Sean G. Massey, Sarah R. Young, & Ann Merriwether
The gay liberation movement of the 1970s advocated for “coming out” as an LGBTQ person as an important strategy of political change and personal fulfilment. This concept is illustrated in this now famous quote by the late San Francisco Supervisor, and hero of the LGBTQ rights movement, Harvey Milk:
Every gay person must come out. As difficult as it is, you must tell your immediate family. You must tell your relatives. You must tell your friends if indeed they are your friends. You must tell the people you work with. You must tell the people in the stores you shop in. Once they realize that we are indeed their children, that we are indeed everywhere, every myth, every lie, every innuendo will be destroyed once and all. And once you do, you will feel so much better.”
The benefit and buffering effects of coming out have been well established in the literature (Stirratt, Meyer, Ouellette, Gara, 2007; Cass, 1984; Troiden, 1989). Meyer’s LGBTQ Minority Stress model (see Frost, this volume) connects minority identification with positive outcomes in terms of coping and social support resources necessary to address minority stress, but it also highlights how minority identification is related to minority stressors within the individual such as expectations of rejection, concealment, and internalized homophobia. In addition, identification and community connectedness can increase visibility, which may increase vulnerability to things like employment discrimination, harassment, and violence (Meyer, 2003).

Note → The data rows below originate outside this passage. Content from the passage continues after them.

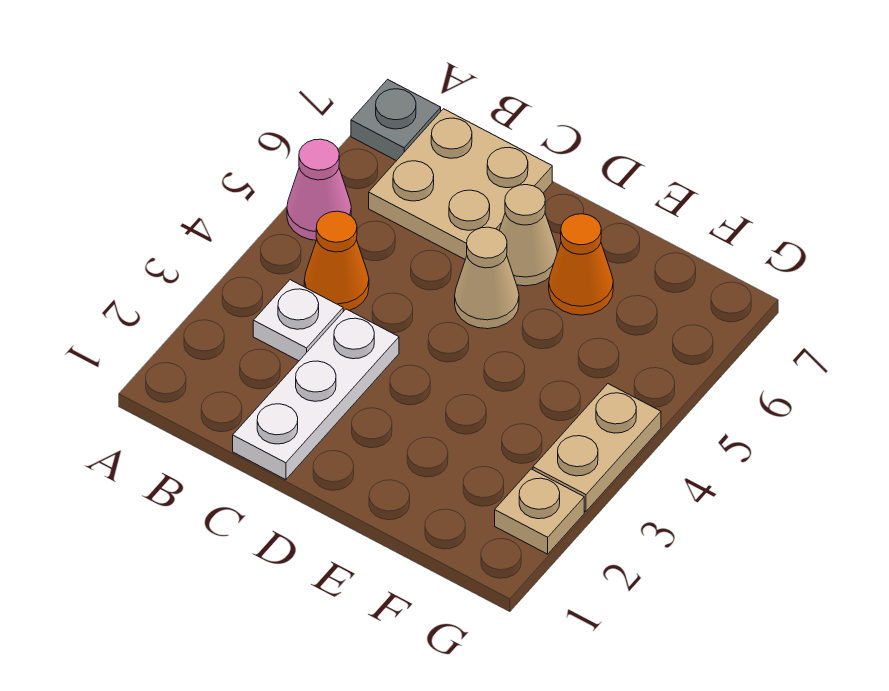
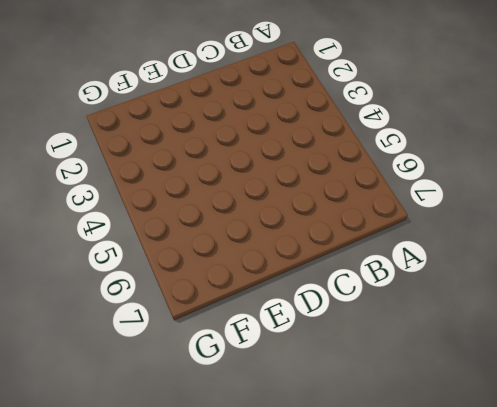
none -> pink cone A5 level 1
none -> grey plate A7 level 1

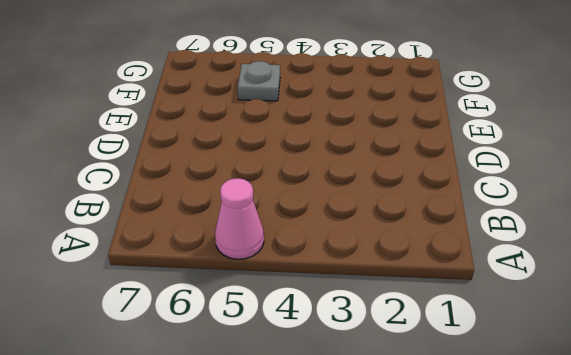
grey plate F5 level 1 -> grey plate A7 level 1
none -> white plate B3 level 1
none -> orange cone B4 level 1

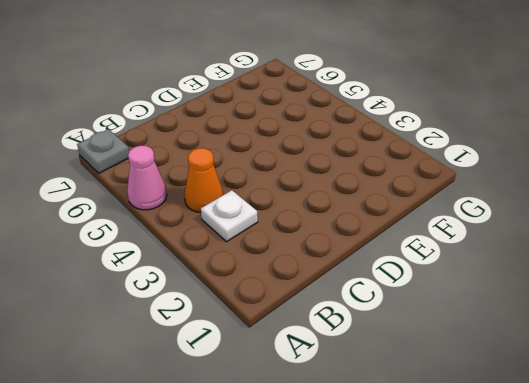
none -> tan plate B6:C7 level 1
none -> white plate C1:C3 level 1

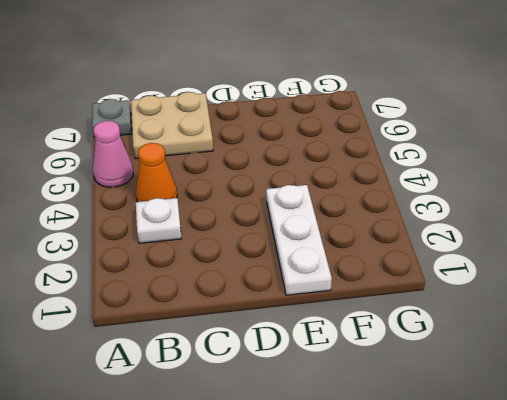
white plate E1:E3 level 1 -> white plate C1:C3 level 1
none -> tan cone D5 level 1
none -> tan cone D6 level 1

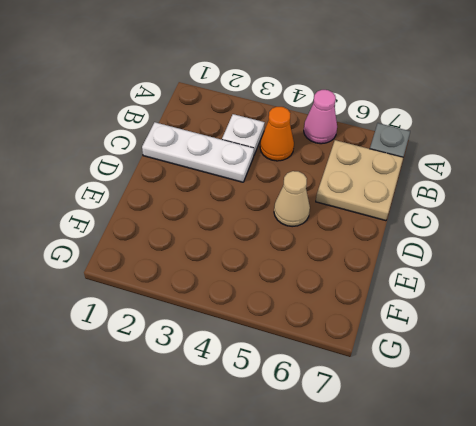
none -> tan cone D6 level 1
none -> orange cone E6 level 1

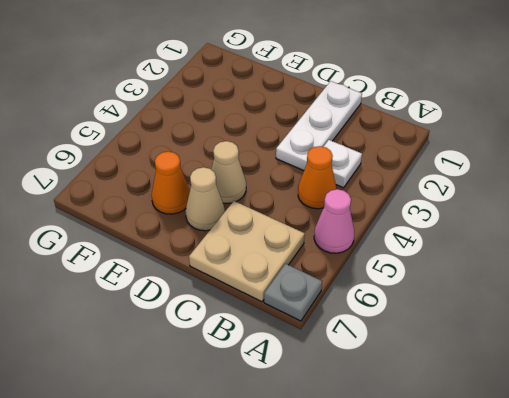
none -> tan plate G2 level 1
none -> tan plate G3:G4 level 1

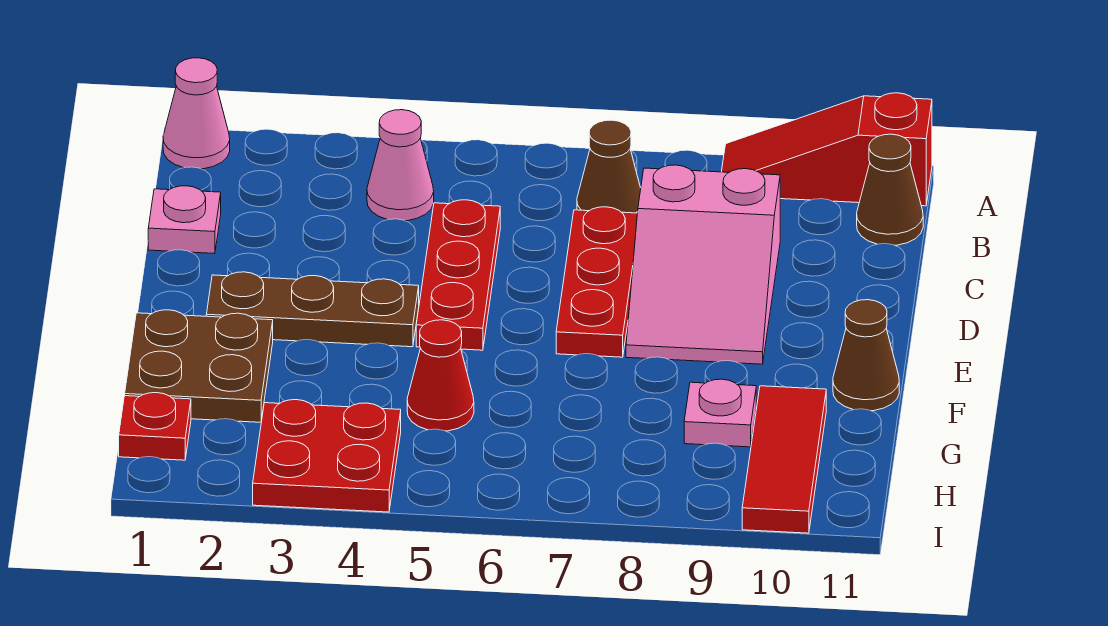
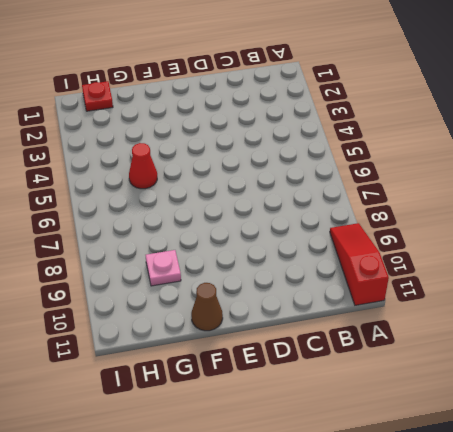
none -> pink cone A1 level 1
none -> pink cone B4 level 1
none -> brown cone B7 level 1

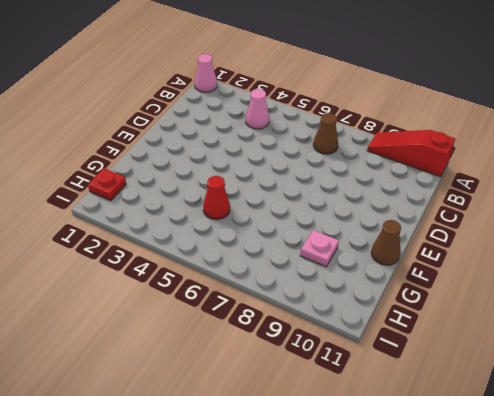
none -> brown cone B11 level 1
none -> pink plate C1 level 1
none -> red plate C5:E5 level 1

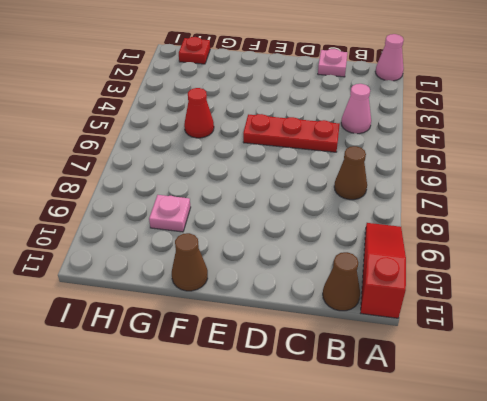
none -> red plate C7:E7 level 1
none -> pink slope C8:E9 level 1 top C
none -> brown plate E2:E4 level 1

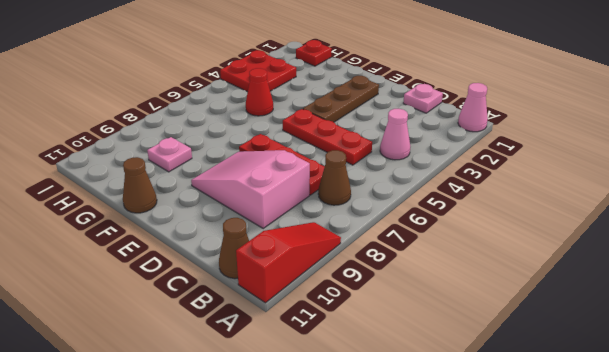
none -> brown plate F1:G2 level 1
none -> red tile G10:I10 level 1

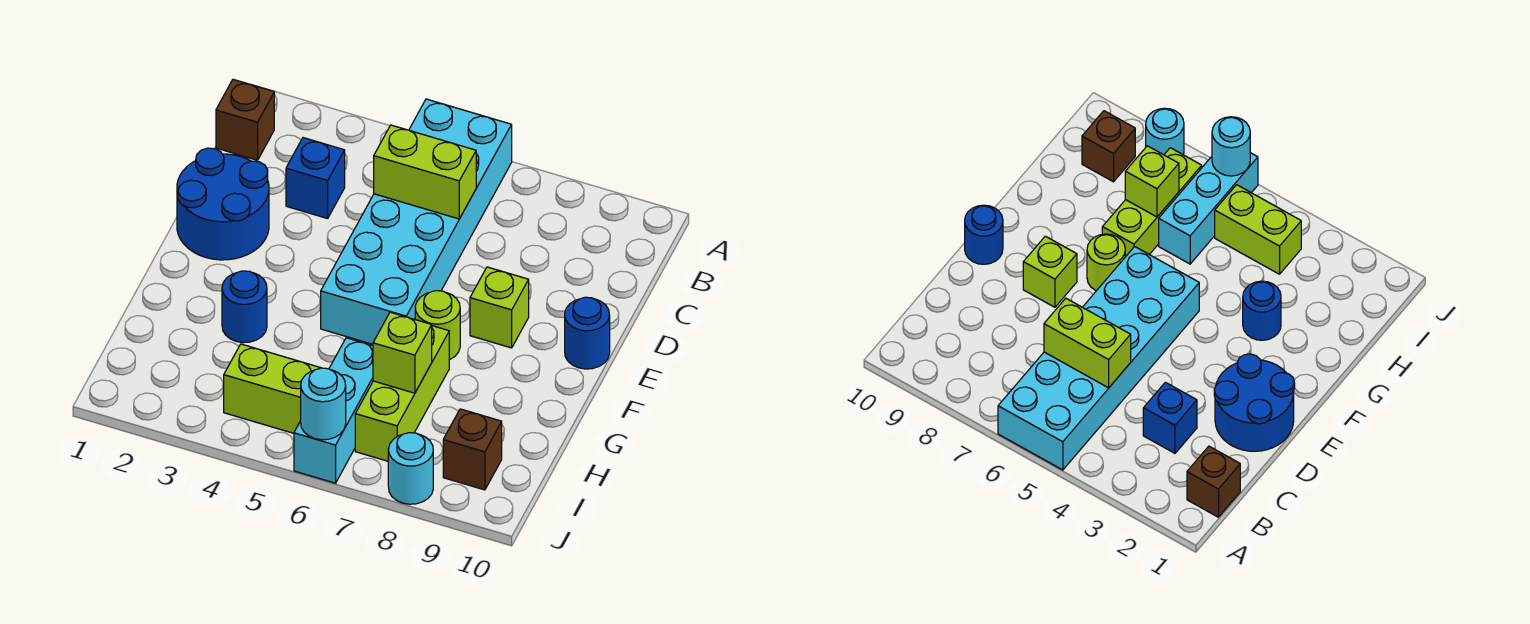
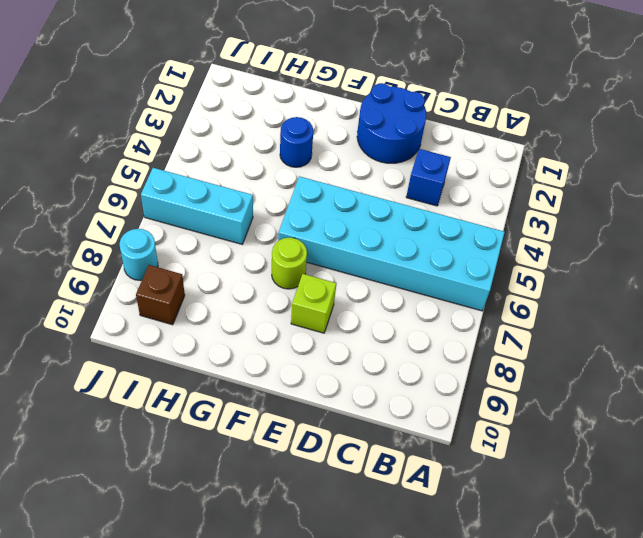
none -> brown brick B1 level 1
none -> blue round brick E10 level 1
none -> lime brick G7:I7 level 1

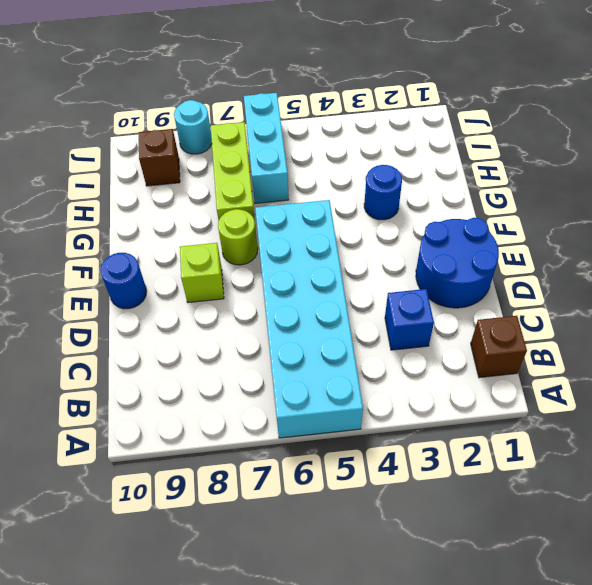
none -> lime brick I4:I5 level 1
none -> lime brick C5:C6 level 2
none -> lime brick H7 level 2

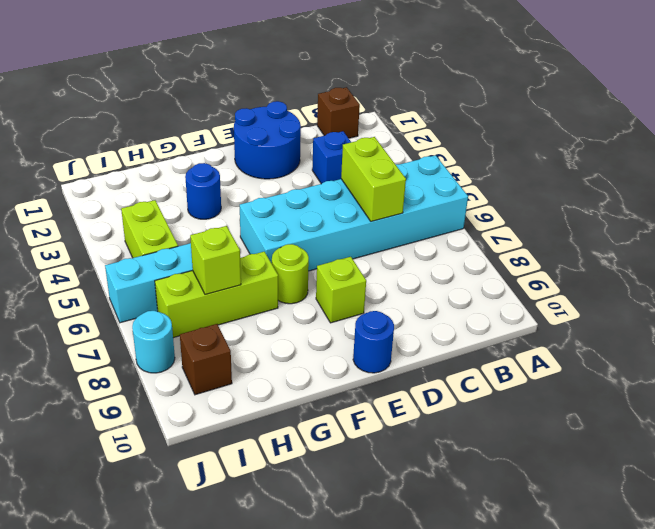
none -> cyan round brick J6 level 2

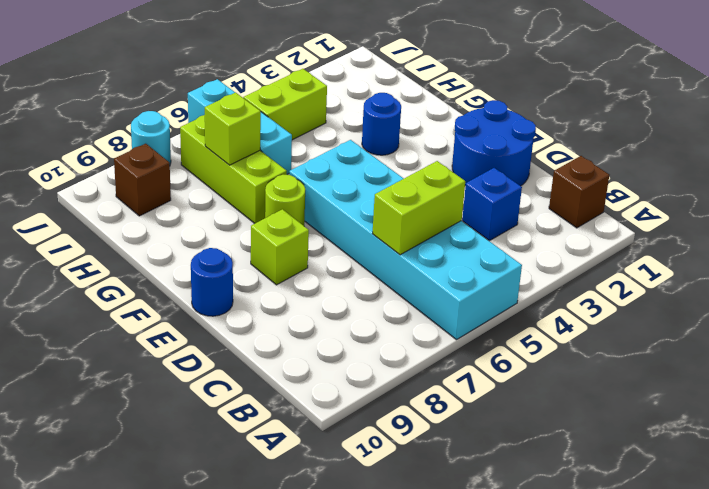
none -> cyan round brick J6 level 2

Historians and other social scientists have also suggested that the increased visibility of LGBTQ people was a critical element in the formation of LGBTQ communities and the progress of the LGBTQ rights movements (D’Emilio, 1983; Chauncey, 1995). Herek’s and Allport’s contact hypothesis (Herek & Capitanio, 1996; Allport, 1956), Harvey Milk’s rallying cry of “Come on out!” (Shiltz, 1982), and research that highlights the importance of role models and positive representatives in various forms of media (GLAAD, 2016; Craig, McInroy, McCready, Alaggia, 2015; Forenza, 2017), all suggest that coming out, and increasing the visibility of LGBTQ people, is an important and often positive strategy for improving social attitudes (Levina, Waldo, Fitzgerald, 2000). As stated earlier in this chapter, increased visibility does come with risks. However, positive contact between heterosexuals and LGBTQ people has been found to result not only in positive attitude change, but also in the possibility of increasing the dominant group’s identification with the marginalized, creating the possibility of allyship—the mobilization of heterosexuals to work toward change benefiting the LGBTQ community (Reimer et al., 2017). As intergroup and interpersonal contact, as well as subsequent social networks, continue to expand into the virtual world through online communities, social networking, hookup and dating apps , it is likely that these forms of social interaction will continue to shape beliefs about and attitudes toward LGBTQ people, create new contexts for minority stress, and also expand possibilities for social support and the resources available to LGBTQ people.